CHESTERTOWN — CHESTERTOWN -- Sophie Kerr Underwood is better remembered today for the money she made writing -- which she bequeathed to Washington College here -- than for her fiction.
In her day, however, she was both popular and prolific. She wrote 23 novels, co-authored a cookbook about Eastern Shore cuisine, and wrote more than 500 stories and articles that were published in the Saturday Evening Post, Woman's Home Companion and other magazines.
RTC The novels, marketed as "women's light fiction," fill two shelves in a library room at Washington College, part of an extensive collection of Sophie Kerr artifacts. They have titles such as "Caroline Goes On," "The Blue Envelope," and "Miss J. Looks On." They were published by major houses and sold well at the time.

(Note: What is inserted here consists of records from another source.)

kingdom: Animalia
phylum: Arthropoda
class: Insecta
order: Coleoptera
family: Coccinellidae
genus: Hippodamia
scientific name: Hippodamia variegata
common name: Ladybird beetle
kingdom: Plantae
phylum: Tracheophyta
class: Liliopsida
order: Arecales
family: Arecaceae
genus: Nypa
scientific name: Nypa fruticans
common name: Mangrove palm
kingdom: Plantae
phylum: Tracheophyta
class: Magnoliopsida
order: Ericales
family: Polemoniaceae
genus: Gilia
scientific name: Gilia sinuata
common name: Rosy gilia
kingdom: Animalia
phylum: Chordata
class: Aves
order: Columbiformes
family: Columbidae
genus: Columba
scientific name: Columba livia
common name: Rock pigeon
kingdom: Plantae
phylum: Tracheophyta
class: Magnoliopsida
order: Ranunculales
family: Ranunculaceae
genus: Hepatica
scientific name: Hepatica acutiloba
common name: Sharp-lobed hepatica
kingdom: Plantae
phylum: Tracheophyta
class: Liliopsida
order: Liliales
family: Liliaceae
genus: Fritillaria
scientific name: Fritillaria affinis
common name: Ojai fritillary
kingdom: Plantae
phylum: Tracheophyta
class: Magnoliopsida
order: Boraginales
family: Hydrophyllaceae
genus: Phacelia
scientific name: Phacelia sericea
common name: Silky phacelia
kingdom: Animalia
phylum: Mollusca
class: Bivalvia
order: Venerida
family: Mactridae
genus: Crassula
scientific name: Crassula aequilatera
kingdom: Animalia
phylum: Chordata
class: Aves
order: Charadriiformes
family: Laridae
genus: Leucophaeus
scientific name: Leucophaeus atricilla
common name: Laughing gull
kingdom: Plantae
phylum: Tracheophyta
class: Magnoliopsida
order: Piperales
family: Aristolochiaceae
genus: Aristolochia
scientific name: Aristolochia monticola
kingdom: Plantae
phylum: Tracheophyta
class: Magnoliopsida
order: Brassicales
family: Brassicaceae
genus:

"She made a living writing," points out Robert Day, a professor who oversees the campus Literary House.
It was no small accomplishment. The daughter of a Denton nurseryman born and raised on a Caroline County farm, she sold her first short story at the age of 19.
She married John D. Underwood in 1904, but the marriage ended in divorce four years later. The couple had no children.
After a brief stint at newspapers in Pittsburgh, she moved to New York and began a writing career that lasted until she died at 84. At the time of her death, according to her obituary in the New York Times, she was working on a magazine article titled "What Do Women Want?"
Kerr attended Hood College. No one is sure why she didn't leave her money to her alma mater, but college lore has it that she looked elsewhere after learning that Hood was performing vivisections on cats in the biology lab. Such a practice certainly might have offended a woman who often wrote about cats, and && whose Christmas cards featured a photograph of her cat, ZuZu.
Although she spent most of her life in New York, the Eastern Shore figured in much of her work, and she kept a residence in Denton until after World War II.
The cookbook, "The Best I Ever Ate," carried several lengthy essays about the simple regional cooking of the Shore and the importance of good food. The tone ranges from instructive -- "The difference between good and bad cooking is civilization" -- to slyly witty: "In Spain, pie is unknown. So now we have the reason for the voyage of Columbus."
Her other nonfiction writing, largely essays published in magazines, suggest she had strong opinions outside the kitchen, too. Writing in the Saturday Evening Post, she opined: "A burglar who knows his etiquette book may make a more agreeable husband than a minister who eats pie with his knife."
That same shrewd understanding shaped her bequest to the college. The paragraphs in her will spell out precisely how the money is to be divided and used, suggesting that although she was fortunate enough to earn a living writing, she knew well the obstacles facing young, aspiring writers.